Optogenetic TDP-43 nucleation induces persistent insoluble species and progressive motor dysfunction in vivo

TDP-43 is a predominantly nuclear DNA/RNA binding protein that is often mislocalized into insoluble cytoplasmic inclusions in post-mortem patient tissue in a variety of neurodegenerative disorders, most notably, Amyotrophic Lateral Sclerosis (ALS), a fatal and progressive neuromuscular disorder. The underlying causes of TDP-43 proteinopathies remain unclear, but recent studies indicate the formation of these protein assemblies is driven by aberrant phase transitions of RNA deficient TDP-43. Technical limitations have prevented our ability to understand how TDP-43 proteinopathy relates to disease pathogenesis. Current animal models of TDP-43 proteinopathy often rely on overexpression of wild-type TDP-43 to non-physiological levels that may initiate neurotoxicity through nuclear gain of function mechanisms, or by the expression of disease-causing mutations found in only a fraction of ALS patients. New technologies allowing for light-responsive control of subcellular protein crowding provide a promising approach to drive intracellular protein aggregation, as we have previously demonstrated in vitro.
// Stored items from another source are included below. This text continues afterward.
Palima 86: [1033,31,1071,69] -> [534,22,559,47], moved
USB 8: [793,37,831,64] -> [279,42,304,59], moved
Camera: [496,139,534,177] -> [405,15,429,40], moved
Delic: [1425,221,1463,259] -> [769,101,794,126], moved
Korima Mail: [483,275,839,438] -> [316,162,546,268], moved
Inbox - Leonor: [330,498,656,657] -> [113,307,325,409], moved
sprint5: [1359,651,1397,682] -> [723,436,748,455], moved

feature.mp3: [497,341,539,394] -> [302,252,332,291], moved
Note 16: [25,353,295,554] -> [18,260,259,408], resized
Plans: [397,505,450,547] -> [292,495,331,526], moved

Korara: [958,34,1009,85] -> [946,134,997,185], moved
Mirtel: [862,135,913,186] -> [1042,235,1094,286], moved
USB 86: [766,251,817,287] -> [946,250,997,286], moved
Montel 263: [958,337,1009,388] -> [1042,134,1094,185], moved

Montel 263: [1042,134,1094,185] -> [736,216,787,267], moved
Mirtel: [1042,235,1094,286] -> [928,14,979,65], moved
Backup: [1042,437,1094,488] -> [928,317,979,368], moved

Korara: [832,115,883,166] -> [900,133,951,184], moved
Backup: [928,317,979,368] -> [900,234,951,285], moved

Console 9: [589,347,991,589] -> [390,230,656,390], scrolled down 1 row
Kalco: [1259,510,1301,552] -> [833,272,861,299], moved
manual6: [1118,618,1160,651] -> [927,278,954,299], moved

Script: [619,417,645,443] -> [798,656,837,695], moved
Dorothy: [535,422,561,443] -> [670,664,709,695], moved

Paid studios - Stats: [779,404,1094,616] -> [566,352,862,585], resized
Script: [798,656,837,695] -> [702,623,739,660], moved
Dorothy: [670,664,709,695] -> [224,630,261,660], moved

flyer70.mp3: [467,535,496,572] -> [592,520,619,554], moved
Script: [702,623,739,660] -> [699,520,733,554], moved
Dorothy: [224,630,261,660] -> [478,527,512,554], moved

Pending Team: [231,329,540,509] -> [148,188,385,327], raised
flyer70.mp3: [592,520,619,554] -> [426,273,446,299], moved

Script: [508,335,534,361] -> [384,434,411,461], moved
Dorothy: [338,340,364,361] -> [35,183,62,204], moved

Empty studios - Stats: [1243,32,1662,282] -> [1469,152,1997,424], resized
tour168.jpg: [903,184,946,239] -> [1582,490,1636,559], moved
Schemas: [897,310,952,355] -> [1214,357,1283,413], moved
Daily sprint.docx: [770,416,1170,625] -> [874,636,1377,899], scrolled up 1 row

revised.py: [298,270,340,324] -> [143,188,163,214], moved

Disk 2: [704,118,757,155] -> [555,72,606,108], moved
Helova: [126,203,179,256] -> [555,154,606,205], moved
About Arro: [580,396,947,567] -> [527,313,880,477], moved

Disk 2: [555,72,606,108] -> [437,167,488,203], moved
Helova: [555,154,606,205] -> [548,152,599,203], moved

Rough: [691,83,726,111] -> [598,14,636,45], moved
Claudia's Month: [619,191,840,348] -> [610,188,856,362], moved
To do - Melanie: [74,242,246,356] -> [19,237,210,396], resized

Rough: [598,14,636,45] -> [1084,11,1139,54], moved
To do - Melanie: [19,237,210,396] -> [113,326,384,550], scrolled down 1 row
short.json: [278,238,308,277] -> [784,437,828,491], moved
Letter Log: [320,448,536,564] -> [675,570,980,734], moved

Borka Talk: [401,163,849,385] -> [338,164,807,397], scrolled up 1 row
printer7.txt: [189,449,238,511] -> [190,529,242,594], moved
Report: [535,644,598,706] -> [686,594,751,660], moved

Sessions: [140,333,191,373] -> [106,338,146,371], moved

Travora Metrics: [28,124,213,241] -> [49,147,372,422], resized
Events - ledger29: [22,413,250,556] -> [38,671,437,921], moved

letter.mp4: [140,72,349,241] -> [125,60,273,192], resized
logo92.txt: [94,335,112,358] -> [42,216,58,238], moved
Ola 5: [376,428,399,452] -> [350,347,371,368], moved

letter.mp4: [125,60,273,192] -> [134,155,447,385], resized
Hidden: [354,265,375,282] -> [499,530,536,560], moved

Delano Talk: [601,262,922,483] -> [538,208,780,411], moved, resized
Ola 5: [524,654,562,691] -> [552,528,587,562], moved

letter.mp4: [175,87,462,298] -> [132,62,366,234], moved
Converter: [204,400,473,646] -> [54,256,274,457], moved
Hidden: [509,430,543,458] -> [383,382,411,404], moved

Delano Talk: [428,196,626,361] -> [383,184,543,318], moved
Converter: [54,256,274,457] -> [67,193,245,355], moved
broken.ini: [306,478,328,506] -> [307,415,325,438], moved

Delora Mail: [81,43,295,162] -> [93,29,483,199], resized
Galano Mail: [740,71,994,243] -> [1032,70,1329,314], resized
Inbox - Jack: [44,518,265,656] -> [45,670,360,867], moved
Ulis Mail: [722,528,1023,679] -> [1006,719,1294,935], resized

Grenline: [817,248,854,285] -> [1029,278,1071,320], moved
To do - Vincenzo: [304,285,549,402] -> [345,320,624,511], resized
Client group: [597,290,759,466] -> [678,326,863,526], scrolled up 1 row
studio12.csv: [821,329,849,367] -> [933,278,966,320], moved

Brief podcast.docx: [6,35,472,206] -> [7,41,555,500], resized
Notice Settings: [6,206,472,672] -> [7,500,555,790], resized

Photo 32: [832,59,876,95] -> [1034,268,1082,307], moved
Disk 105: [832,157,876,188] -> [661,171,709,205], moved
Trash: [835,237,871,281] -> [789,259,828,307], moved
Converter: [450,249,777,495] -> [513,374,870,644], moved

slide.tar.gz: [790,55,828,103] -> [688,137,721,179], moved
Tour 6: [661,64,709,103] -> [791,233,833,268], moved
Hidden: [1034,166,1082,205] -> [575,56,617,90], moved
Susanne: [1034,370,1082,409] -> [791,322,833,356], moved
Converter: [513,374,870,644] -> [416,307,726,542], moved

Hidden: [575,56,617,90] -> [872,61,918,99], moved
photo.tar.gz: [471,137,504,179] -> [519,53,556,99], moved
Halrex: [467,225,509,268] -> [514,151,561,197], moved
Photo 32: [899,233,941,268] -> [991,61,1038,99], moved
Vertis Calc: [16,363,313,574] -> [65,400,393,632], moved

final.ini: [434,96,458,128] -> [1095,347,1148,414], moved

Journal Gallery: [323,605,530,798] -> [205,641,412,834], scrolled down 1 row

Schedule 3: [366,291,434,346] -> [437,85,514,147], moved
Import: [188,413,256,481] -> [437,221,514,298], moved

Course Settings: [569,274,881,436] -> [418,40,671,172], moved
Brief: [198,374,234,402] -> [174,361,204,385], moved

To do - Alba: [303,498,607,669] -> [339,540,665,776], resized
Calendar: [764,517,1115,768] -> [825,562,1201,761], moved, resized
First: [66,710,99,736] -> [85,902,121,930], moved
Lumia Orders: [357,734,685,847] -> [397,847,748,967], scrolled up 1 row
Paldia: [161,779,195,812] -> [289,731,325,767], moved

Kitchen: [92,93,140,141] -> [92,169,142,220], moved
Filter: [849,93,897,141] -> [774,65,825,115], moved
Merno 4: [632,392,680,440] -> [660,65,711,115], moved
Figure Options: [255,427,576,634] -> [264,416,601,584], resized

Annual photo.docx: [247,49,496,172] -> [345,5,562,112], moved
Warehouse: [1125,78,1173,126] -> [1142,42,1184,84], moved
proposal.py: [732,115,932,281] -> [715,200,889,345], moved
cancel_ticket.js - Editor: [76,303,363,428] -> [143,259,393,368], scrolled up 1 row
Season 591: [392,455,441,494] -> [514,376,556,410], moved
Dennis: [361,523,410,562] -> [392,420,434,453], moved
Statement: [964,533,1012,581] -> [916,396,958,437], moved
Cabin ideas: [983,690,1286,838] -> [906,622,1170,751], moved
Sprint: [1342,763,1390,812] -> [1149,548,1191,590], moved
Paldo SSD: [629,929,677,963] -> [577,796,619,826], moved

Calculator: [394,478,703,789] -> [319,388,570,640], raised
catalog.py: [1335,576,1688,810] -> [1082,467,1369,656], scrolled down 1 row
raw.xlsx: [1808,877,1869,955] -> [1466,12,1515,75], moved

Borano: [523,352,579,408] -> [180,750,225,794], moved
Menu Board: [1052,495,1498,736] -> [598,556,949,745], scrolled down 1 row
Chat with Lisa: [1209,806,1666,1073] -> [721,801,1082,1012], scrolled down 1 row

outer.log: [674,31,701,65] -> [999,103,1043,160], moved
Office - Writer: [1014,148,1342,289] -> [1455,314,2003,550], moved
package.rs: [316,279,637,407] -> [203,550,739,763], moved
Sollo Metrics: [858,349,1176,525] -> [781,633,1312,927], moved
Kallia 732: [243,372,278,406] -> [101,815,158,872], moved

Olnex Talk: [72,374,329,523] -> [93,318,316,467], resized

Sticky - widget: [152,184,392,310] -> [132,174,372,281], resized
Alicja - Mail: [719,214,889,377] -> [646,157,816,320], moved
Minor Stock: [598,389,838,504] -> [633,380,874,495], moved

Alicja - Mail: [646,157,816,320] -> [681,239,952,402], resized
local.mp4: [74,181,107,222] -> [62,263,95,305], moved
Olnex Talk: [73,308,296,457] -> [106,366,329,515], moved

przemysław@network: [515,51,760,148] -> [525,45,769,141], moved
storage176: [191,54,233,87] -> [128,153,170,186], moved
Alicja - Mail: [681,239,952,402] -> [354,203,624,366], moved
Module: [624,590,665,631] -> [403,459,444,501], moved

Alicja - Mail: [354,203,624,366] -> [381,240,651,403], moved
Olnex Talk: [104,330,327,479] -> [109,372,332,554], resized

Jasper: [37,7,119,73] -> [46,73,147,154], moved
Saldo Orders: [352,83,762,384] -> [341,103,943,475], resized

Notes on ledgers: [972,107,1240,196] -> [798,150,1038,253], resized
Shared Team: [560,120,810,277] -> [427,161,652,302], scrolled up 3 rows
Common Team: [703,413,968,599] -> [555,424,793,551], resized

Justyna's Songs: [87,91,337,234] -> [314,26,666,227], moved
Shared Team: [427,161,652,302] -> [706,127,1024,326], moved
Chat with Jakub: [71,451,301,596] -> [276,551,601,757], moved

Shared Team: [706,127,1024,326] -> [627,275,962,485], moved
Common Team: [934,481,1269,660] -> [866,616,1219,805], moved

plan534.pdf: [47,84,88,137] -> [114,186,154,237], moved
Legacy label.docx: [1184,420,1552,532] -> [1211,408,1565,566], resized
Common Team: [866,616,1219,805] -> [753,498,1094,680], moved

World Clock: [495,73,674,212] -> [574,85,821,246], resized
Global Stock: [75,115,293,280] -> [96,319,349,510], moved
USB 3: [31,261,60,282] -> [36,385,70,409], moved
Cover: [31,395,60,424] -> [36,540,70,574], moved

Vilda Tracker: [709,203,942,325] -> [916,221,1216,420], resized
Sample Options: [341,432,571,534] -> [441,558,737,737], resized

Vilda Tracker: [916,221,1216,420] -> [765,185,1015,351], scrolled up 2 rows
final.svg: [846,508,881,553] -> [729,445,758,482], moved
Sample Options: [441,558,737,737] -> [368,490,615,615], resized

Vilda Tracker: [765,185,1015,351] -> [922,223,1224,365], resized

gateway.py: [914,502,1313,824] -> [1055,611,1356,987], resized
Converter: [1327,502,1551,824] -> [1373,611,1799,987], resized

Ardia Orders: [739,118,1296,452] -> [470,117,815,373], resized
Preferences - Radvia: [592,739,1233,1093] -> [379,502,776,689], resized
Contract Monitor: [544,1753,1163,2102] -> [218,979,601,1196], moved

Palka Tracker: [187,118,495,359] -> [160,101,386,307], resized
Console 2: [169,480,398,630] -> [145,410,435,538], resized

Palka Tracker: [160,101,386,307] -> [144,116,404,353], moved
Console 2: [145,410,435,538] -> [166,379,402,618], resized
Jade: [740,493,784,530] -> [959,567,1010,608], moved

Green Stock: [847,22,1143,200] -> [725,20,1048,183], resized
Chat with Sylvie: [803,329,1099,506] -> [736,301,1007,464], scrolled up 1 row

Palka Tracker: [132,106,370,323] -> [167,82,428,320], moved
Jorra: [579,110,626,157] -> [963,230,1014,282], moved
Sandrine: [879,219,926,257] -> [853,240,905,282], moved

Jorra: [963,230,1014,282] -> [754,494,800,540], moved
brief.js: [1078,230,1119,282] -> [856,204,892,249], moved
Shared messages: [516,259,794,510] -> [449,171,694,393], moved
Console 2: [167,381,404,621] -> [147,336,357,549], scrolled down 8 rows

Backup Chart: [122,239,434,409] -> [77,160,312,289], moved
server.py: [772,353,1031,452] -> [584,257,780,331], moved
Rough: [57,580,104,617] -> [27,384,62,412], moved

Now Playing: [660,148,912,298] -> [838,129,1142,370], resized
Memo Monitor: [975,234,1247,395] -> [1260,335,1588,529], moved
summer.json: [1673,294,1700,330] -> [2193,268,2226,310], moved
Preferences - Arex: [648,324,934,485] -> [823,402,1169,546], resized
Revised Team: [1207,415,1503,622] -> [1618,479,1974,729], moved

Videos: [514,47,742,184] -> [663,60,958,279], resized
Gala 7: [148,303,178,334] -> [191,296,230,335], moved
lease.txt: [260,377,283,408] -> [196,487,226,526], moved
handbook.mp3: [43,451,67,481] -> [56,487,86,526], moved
Here we present a model for the optogenetic induction of TDP-43 aggregation in Drosophila that recapitulates key biochemical features seen in patient pathology, most notably light-inducible persistent insoluble species and progressive motor dysfunction. These data describe a photokinetic in vivo model that could be as a future platform to identify novel genetic and pharmacological modifiers of diseases associated with TDP-43 neuropathology.